Filter these records by the string "online", copying each line that holds it.

---------- DATA UNDER STUDY ----------

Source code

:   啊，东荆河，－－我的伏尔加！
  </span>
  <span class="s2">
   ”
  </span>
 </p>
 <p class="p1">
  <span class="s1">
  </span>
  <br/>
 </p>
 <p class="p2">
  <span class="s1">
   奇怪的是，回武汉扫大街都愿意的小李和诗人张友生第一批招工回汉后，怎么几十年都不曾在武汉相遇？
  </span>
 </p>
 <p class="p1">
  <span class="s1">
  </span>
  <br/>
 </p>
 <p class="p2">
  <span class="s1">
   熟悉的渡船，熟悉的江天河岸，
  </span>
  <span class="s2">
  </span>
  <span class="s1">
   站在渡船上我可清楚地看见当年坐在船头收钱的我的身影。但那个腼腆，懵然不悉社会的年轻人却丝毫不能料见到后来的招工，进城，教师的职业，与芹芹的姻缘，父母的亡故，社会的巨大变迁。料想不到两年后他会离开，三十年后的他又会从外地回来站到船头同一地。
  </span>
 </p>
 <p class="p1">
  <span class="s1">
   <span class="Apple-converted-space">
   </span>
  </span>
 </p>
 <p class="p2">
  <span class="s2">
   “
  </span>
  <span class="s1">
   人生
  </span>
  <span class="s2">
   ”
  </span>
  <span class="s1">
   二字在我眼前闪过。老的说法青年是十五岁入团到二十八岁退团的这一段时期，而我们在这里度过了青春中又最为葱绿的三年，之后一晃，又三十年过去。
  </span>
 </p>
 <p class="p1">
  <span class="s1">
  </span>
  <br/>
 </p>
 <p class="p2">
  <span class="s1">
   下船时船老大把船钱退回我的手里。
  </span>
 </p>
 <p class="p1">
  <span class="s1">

----------
---------- DATA UNDER STUDY ----------

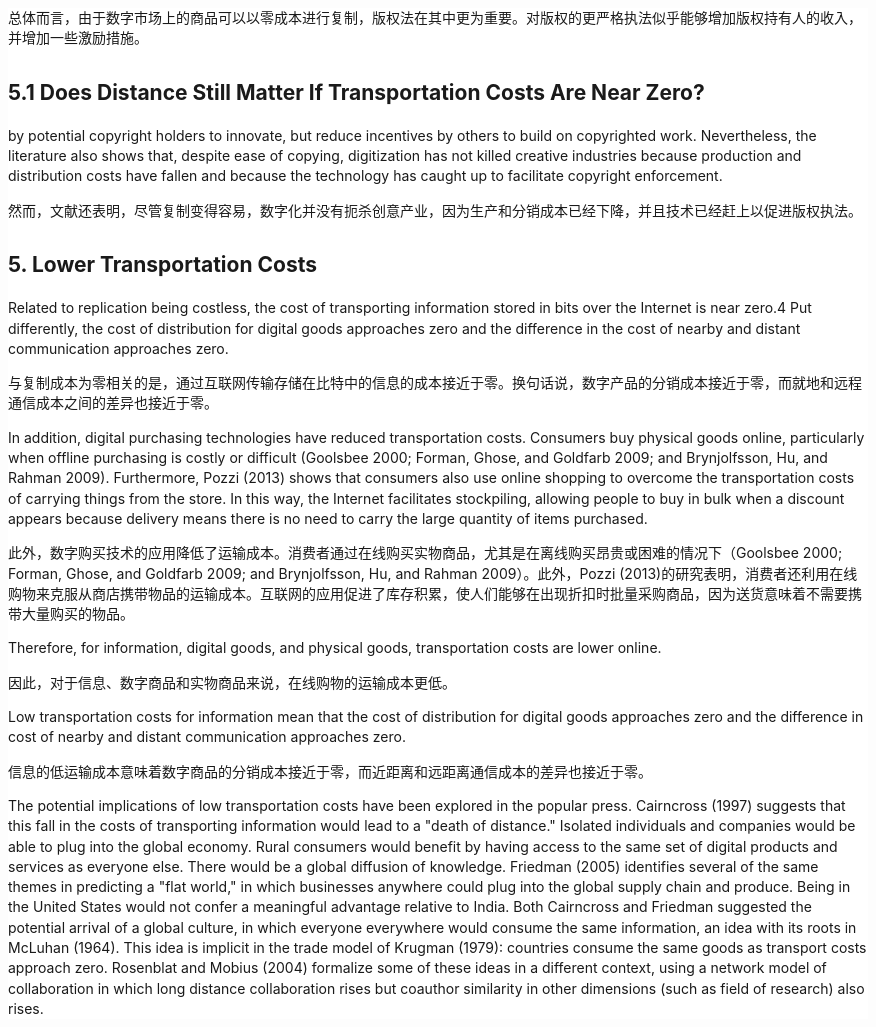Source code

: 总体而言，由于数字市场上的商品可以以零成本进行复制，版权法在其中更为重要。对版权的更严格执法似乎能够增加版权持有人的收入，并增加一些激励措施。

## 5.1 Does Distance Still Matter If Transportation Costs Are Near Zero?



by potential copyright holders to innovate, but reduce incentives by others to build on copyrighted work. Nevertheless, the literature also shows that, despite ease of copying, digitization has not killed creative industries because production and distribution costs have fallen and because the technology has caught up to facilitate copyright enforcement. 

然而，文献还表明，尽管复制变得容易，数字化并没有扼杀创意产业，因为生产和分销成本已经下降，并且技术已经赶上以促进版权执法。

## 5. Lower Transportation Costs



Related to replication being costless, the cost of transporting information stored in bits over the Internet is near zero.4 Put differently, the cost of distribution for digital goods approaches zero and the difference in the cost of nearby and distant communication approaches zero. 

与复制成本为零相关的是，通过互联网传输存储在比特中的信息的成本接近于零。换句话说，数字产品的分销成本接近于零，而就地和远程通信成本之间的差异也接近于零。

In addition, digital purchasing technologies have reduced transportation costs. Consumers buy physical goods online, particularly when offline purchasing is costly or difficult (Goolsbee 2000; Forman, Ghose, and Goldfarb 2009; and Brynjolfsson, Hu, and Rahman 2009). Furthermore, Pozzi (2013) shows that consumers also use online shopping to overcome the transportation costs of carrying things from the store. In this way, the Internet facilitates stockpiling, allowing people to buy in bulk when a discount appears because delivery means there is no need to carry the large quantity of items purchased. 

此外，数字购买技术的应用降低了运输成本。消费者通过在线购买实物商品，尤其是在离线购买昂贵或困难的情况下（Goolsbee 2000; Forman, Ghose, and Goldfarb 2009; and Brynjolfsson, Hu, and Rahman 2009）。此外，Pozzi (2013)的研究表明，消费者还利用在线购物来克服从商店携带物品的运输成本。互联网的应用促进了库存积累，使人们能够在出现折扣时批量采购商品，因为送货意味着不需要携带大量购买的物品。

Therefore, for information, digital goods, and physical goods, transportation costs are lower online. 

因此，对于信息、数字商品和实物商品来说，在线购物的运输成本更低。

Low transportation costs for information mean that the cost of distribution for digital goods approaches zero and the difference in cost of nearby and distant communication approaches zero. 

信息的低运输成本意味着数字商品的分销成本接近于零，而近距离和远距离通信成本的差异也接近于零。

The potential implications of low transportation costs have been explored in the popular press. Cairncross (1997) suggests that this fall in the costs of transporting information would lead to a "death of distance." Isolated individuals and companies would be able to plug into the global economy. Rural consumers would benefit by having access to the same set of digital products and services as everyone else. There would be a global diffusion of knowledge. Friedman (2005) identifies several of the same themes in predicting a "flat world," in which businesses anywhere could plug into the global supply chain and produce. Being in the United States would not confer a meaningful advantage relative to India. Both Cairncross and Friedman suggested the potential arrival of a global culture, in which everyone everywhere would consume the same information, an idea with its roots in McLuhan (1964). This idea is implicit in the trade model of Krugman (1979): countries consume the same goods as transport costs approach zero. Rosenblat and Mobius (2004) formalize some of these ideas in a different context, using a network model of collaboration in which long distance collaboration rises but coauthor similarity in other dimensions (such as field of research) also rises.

----------

• _RESPONSE BOX_
In addition, digital purchasing technologies have reduced transportation costs. Consumers buy physical goods online, particularly when offline purchasing is costly or difficult (Goolsbee 2000; Forman, Ghose, and Goldfarb 2009; and Brynjolfsson, Hu, and Rahman 2009). Furthermore, Pozzi (2013) shows that consumers also use online shopping to overcome the transportation costs of carrying things from the store. In this way, the Internet facilitates stockpiling, allowing people to buy in bulk when a discount appears because delivery means there is no need to carry the large quantity of items purchased. 
Therefore, for information, digital goods, and physical goods, transportation costs are lower online. 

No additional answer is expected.